Proof: Use induction on $n,$ beginning with the "base case" $n=2,$ which is just the defining property of $f.$ Assume hypothetically that $(1)$ holds for a given $n\ge 2$ and all applicable $x_i$ and $w_i.$ Let $x_i$ and $w_i,$ $i=1,2,\ldots, n+1,$ be $n+1$ points in $I$ with $n+1$ weights, respectively. If the last weight $w_{n+1}$ is zero then (1) applies immediately to the other $n$ points. It remains to treat the case where $w_{n+1}\ne 0.$ This enables us to focus on the first $n$ weights and renormalize them to sum to unity upon division by $1-w_{n+1}:$

$$\eqalign{ \sum_{i=1}^{n+1} w_i\,f(x_i) &= \sum_{i=1}^{n} w_i\,f(x_i) + w_{n+1}\,f(x_{n+1})\\ &= (1-w_{n+1})\sum_{i=1}^{n} \frac{w_i}{1-w_{n+1}}\,f(x_i) + w_{n+1}\,f(x_{n+1})\\ &\ge (1-w_{n+1})f\left(\sum_{i=1}^{n} \frac{w_i}{1-w_{n+1}}x_i\right) + w_{n+1}\,f(x_{n+1}) }$$

by the inductive hypothesis. But this last expression is a mixture of just two values of $f.$ The convexity of $f$ immediately implies

$$\eqalign{ &(1-w_{n+1})f\left(\sum_{i=1}^{n} \frac{w_i}{1-w_{n+1}}x_i\right) + w_{n+1}\,f(x_{n+1})\\ &\ge f\left(\sum_{i=1}^{n} (1-w_{n+1})\frac{w_i}{1-w_{n+1}}x_i + w_{n+1}\,x_{n+1}\right)\\ &= f\left(\sum_{i=1}^{n+1} w_i\,x_i\right). }$$

From the assumption that $(1)$ holds for a particular $n\ge 2$ we have deduced $(1)$ also holds for $n+1.$ Thus, $(1)$ holds for all $n\ge 2,$ QED.

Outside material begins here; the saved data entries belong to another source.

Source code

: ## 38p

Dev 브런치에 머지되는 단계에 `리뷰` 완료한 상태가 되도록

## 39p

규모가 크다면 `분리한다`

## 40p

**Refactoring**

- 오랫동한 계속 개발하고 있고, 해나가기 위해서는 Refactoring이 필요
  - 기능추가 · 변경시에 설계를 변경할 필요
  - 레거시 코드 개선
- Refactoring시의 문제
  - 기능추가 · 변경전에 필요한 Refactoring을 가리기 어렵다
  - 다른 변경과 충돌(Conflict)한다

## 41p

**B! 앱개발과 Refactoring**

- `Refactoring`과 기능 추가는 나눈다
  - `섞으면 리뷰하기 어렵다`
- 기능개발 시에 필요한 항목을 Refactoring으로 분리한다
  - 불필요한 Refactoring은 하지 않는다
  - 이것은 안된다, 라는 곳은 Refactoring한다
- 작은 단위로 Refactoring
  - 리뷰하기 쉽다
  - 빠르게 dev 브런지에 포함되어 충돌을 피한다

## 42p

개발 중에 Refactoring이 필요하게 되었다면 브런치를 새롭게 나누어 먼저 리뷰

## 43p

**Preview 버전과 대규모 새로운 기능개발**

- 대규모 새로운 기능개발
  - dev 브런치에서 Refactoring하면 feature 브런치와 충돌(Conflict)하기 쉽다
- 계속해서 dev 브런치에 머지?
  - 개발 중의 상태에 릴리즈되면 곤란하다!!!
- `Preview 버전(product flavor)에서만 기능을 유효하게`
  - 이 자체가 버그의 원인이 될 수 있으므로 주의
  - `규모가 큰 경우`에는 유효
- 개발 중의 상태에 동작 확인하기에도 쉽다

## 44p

###Indexing random variables

Recall that a random variable $X$ is function defined on a set of outcomes $\Omega.$ Let $f$ be the function in the question and let $I$ be its domain. For expressions like "$f(X)$" to make sense we must assume the image of $X$ is a subset of $I,$ so that we may define the random variable $f(X)$ to be the function on $\Omega$ given by

$$f(X)(\omega) = f(X(\omega))$$

for all $\omega\in\Omega.$ (This is the composition of the function $f$ with the function $X.$)

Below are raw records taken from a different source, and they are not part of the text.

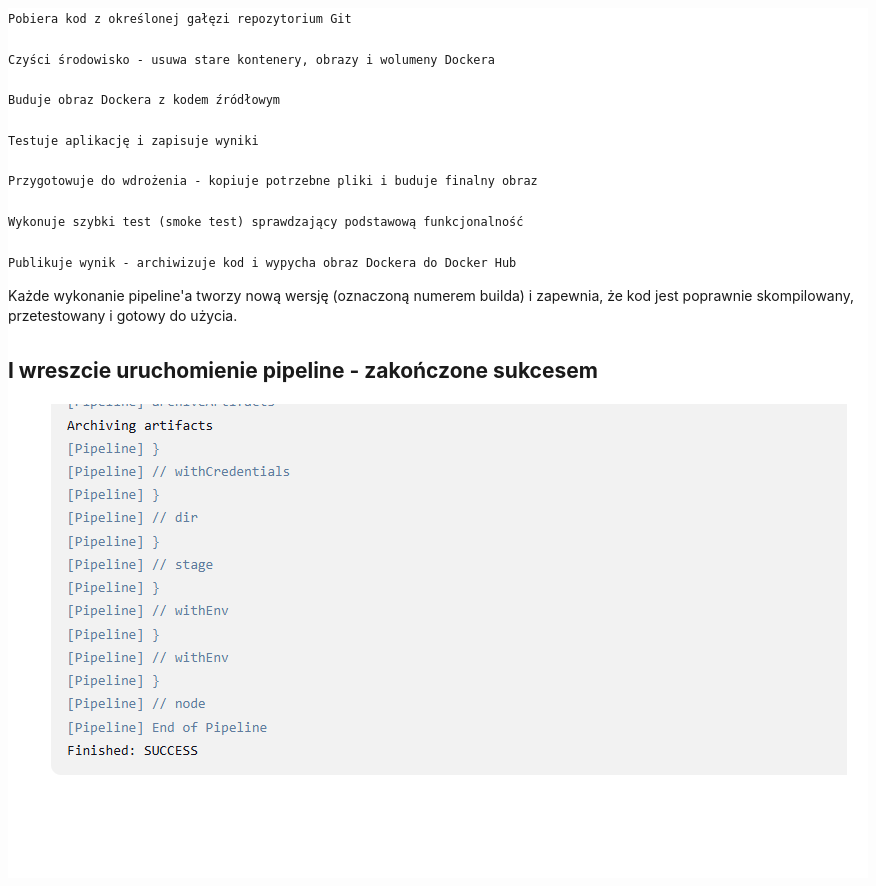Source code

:     Pobiera kod z określonej gałęzi repozytorium Git

    Czyści środowisko - usuwa stare kontenery, obrazy i wolumeny Dockera

    Buduje obraz Dockera z kodem źródłowym

    Testuje aplikację i zapisuje wyniki

    Przygotowuje do wdrożenia - kopiuje potrzebne pliki i buduje finalny obraz

    Wykonuje szybki test (smoke test) sprawdzający podstawową funkcjonalność

    Publikuje wynik - archiwizuje kod i wypycha obraz Dockera do Docker Hub

Każde wykonanie pipeline'a tworzy nową wersję (oznaczoną numerem builda) i zapewnia, że kod jest poprawnie skompilowany, przetestowany i gotowy do użycia.

## I wreszcie uruchomienie pipeline - zakończone sukcesem

![Terminal](koniec.png)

Consider $n$ random variables defined on a common set $\Omega.$ Two hundred years ago, expositors would have described them by giving with an indefinite sequence of letters, like this: "Let $A,B,C,\ldots, Z$ be a finite collection of random variables." Since then, mathematical terminology has evolved toward using indexing to give such descriptions. An "index" is merely an element of a specified set $S,$ often taken to be $S=\{1,2,\ldots, n\}$ or $S=\{0,1,\ldots, n-1\}.$ Our "$n$ random variables" are then described by supposing we are given a function

$$X: S \to \mathcal{R}(\Omega)\tag{2}$$

where $\mathcal{R}(\Omega)$ is the set of random variables defined on $\Omega.$ When we are indexing and $i\in S$ we don't write $X(i)$ for the random variable associated with $i:$ instead, we write $X_i.$ This is merely a matter of notation; it is not conceptual. Thus,

For each $i\in S,$ $X_i:\Omega\to I$ is a random variable (and these variables are not necessarily distinct).

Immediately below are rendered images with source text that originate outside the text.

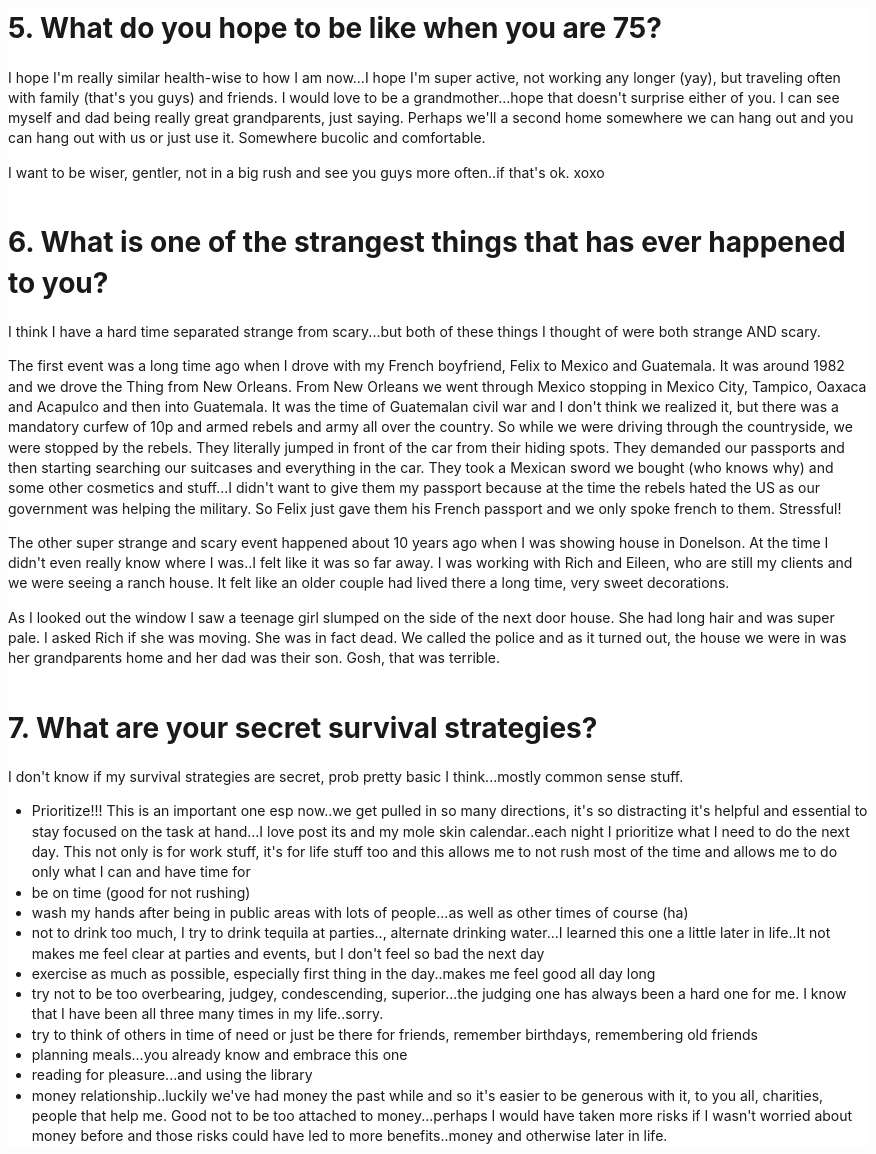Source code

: # 5. What do you hope to be like when you are 75?
I hope I'm really similar health-wise to how I am now...I hope I'm super active, not working any longer (yay), but traveling often with family (that's you guys) and friends. I would love to be a grandmother...hope that doesn't surprise either of you. I can see myself and dad being really great grandparents, just saying. Perhaps we'll a second home somewhere we can hang out and you can hang out with us or just use it. Somewhere bucolic and comfortable.

I want to be wiser, gentler, not in a big rush and see you guys more often..if that's ok.
xoxo

# 6. What is one of the strangest things that has ever happened to you?
I think I have a hard time separated strange from scary...but both of these things I thought of were both strange AND scary.

The first event was a long time ago when I drove with my French boyfriend, Felix to Mexico and Guatemala. It was around 1982 and we drove the Thing from New Orleans. From New Orleans we went through Mexico stopping in Mexico City, Tampico, Oaxaca and Acapulco and then into Guatemala. It was the time of Guatemalan civil war and I don't think we realized it, but there was a mandatory curfew of 10p and armed rebels and army all over the country. So while we were driving through the countryside, we were stopped by the rebels. They literally jumped in front of the car from their hiding spots. They demanded our passports and then starting searching our suitcases and everything in the car. They took a Mexican sword we bought (who knows why) and some other cosmetics and stuff...I didn't want to give them my passport because at the time the rebels hated the US as our government was helping the military. So Felix just gave them his French passport and we only spoke french to them. Stressful!

The other super strange and scary event happened about 10 years ago when I was showing house in Donelson. At the time I didn't even really know where I was..I felt like it was so far away. I was working with Rich and Eileen, who are still my clients and we were seeing a ranch house.
It felt like an older couple had lived there a long time, very sweet decorations.

As I looked out the window I saw a teenage girl slumped on the side of the next door house.
She had long hair and was super pale. I asked Rich if she was moving. She was in fact dead. We called the police and as it turned out, the house we were in was her grandparents home and her dad was their son. Gosh, that was terrible.

# 7. What are your secret survival strategies?
I don't know if my survival strategies are secret, prob pretty basic I think...mostly common sense stuff.
- Prioritize!!! This is an important one esp now..we get pulled in so many directions, it's so distracting  it's helpful and essential to stay focused on the task at hand...I love post its and my mole skin calendar..each night I prioritize what I need to do the next day. This not only is for work stuff, it's for life stuff too and this allows me to not rush most of the time and allows me to do only what I can and have time for
- be on time (good for not rushing)
- wash my hands after being in public areas with lots of people...as well as other times of course (ha)
- not to drink too much, I try to drink tequila at parties.., alternate drinking water...I learned this one a little later in life..It not makes me feel clear at parties and events, but I don't feel so bad the next day
- exercise as much as possible, especially first thing in the day..makes me feel good all day long
- try not to be too overbearing, judgey, condescending, superior...the judging one has always been a hard one for me. I know that I have been all three many times in my life..sorry.
- try to think of others in time of need or just be there for friends, remember birthdays, remembering old friends
- planning meals...you already know and embrace this one
- reading for pleasure...and using the library
- money relationship..luckily we've had money the past while and so it's easier to be generous with it, to you all, charities, people that help me. Good not to be too attached to money...perhaps I would have taken more risks if I wasn't worried about money before and those risks could have led to more benefits..money and otherwise later in life.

Often the entire indexed collection of objects is denoted as $(X_i)_{i\in S}.$ This is just another way of writing $(2).$

###Convexity applied to random variables

Let $f$ be the function in the question, defined on an interval $I$ and assumed to be convex (and measurable), and let $(X_i)_{i\in S}$ be a finite collection of random variables. Composing $f$ with each $X_i$ produces a random variable $f(X_i):\Omega\to \mathbb{R}.$

Consider any particular outcome $\omega\in\Omega$ and write $x_i = X_i(\omega)$ for each $i\in S.$ We have seen that $f(x_i)=f(X_i(\omega))$ can be considered the value of $f(X_i)$ at $\omega.$ Because $f$ is convex and $x_i\in I,$ for any mixture with coefficients $w_i$ the inequality $(1)$ says

$$\sum_{i\in S} w_i\, f(X_i)(\omega) = \sum_{i\in S} w_i\, f(x_i) \ge f\left(\sum_{i\in S} w_i\,x_i\right) = f\left(\sum_{i\in S} w_i\,X_i(\omega)\right).$$

Take expectations of both sides with respect to the probability measure defined on $\Omega.$ Because expectation respects inequalities (which comes down to the basic and obvious fact that the integral of a non-negative function is a non-negative number), we obtain

$$\mathbb{E}\left[\sum_{i\in S} w_i\, f(X_i)\right] \ge \mathbb{E}\left[f\left(\sum_{i\in S} w_i\,X_i\right)\right].$$

Linearity of expectation lets us re-express the left hand side as

$$\sum_{i\in S} w_i\, \mathbb{E}\left[f(X_i)\right] = \mathbb{E}\left[\sum_{i\in S} w_i\, f(X_i)\right]\ge \mathbb{E}\left[f\left(\sum_{i\in S} w_i\,X_i\right)\right],$$

giving the assertion in the question.